The opinion, in a case originating at an Alaska teachers union, said that Thomas Harvey, a manager accused of “shouting, ‘screaming,’ foul language, invading employees’ personal space … and [making] threatening gestures” may be sued for gender-based discrimination under Title VII of the Civil Rights Act of 1964, even though his acts were not overtly motivated by the victims’ gender.

“We hold that offensive conduct that is not facially sex-specific nonetheless may violate Title VII if there is sufficient circumstantial evidence of qualitative and quantitative differences in the harassment suffered by female and male employees,” wrote Senior Judge Alfred Goodwin in a unanimous decision.
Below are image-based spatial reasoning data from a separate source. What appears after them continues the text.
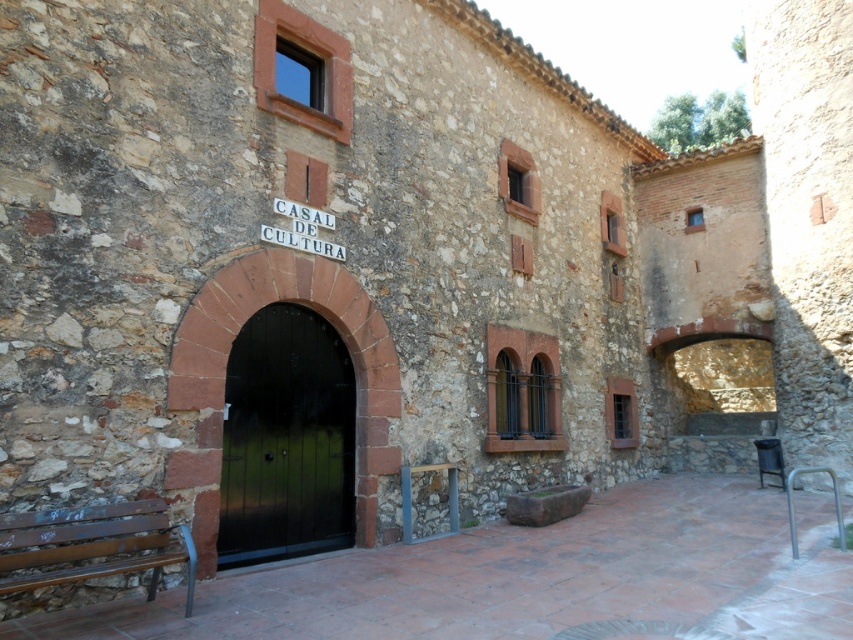
Question: Which object is positioned farthest from the rustic wood bench at lower left?

Choices:
 (A) brown wooden bench at lower left
 (B) black wooden door at center

Answer: (B)

Question: Among these objects, which one is nearest to the camera?

Choices:
 (A) brown wooden bench at lower left
 (B) rustic wood bench at lower left
 (C) black wooden door at center

Answer: (B)

Question: Can you confirm if black wooden door at center is positioned below rustic wood bench at lower left?

Choices:
 (A) yes
 (B) no

Answer: (B)

Question: Does brown wooden bench at lower left have a lesser width compared to rustic wood bench at lower left?

Choices:
 (A) no
 (B) yes

Answer: (A)

Question: Which is farther from the black wooden door at center?

Choices:
 (A) brown wooden bench at lower left
 (B) rustic wood bench at lower left

Answer: (A)

Question: Observing the image, what is the correct spatial positioning of brown wooden bench at lower left in reference to black wooden door at center?

Choices:
 (A) above
 (B) below

Answer: (B)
Senior Judge Melvin Brunetti and Judge William Fletcher concurred. In the case, male and female employees agreed that women bore the brunt of Harvey’s outbursts.

Employment lawyers said the opinion offers encouragement to plaintiff lawyers whose clients don’t fit the traditional mold of harassment victims.

“I think it’s a good decision for plaintiffs,” said Jack Lee, a partner at Minami, Lew & Tamaki who specializes in gender discrimination suits.

The opinion stands to strengthen plaintiffs’ arguments that adverse effects of an employer’s behavior are more important than intent.

“Before, it was pretty clear that you didn’t have to be lusting after” an employee to be held liable for discrimination, Lee said. “But here, it’s bullying that might create an adverse impact.”

Particularly significant, Lee said, was Goodwin’s statement that “this case illustrates an alternative motivational theory in which an abusive bully takes advantage of a traditionally female workplace because he is more comfortable when bullying women than when bullying men.”

Such alternative theories, Lee said, would be useful in cases like one he handled last year for an Air Force surgeon. The surgeon said she had been treated differently than her male counterparts, even though she was not called names or explicitly abused for being a woman.

While a jury eventually awarded his client $500,000, Lee said the case was a challenge because doctors tend not to act in stereotypically discriminatory ways. Friday’s opinion, he said, could help overcome that hurdle.

“Highly educated people don’t have that kind of roughhouse environment, but there can be sex harassment nonetheless,” said Lee. Shelley Gregory, a staff attorney at the Legal Aid Society-Employment Law Center in San Francisco, agreed.

“It’s not always the case that we have a smoking gun,” she said. “What I think the court is doing is recognizing the evolving nature of harassment in the workplace.” Gilmore Diekmann Jr., a partner at Seyfarth Shaw who defends employers in harassment suits, was less enthused.

He said the opinion is unclear on the most alarming point it raises: that subjective effects of an employer’s behavior may be used to determine whether there was discrimination.

“It’s unique and probably wrong” if the court meant that people’s different reactions to the same behavior could form the basis for a discrimination claim, he said. “It seems to be some effort by a panel to possibly inject a new type of liability,” he added.

The opinion, Christopher v. National Education Association, 05 C.D.O.S. 7999, sends the case of plaintiff Carol Christopher back to the U.S. District Court for the District of Alaska, which had dismissed the suit.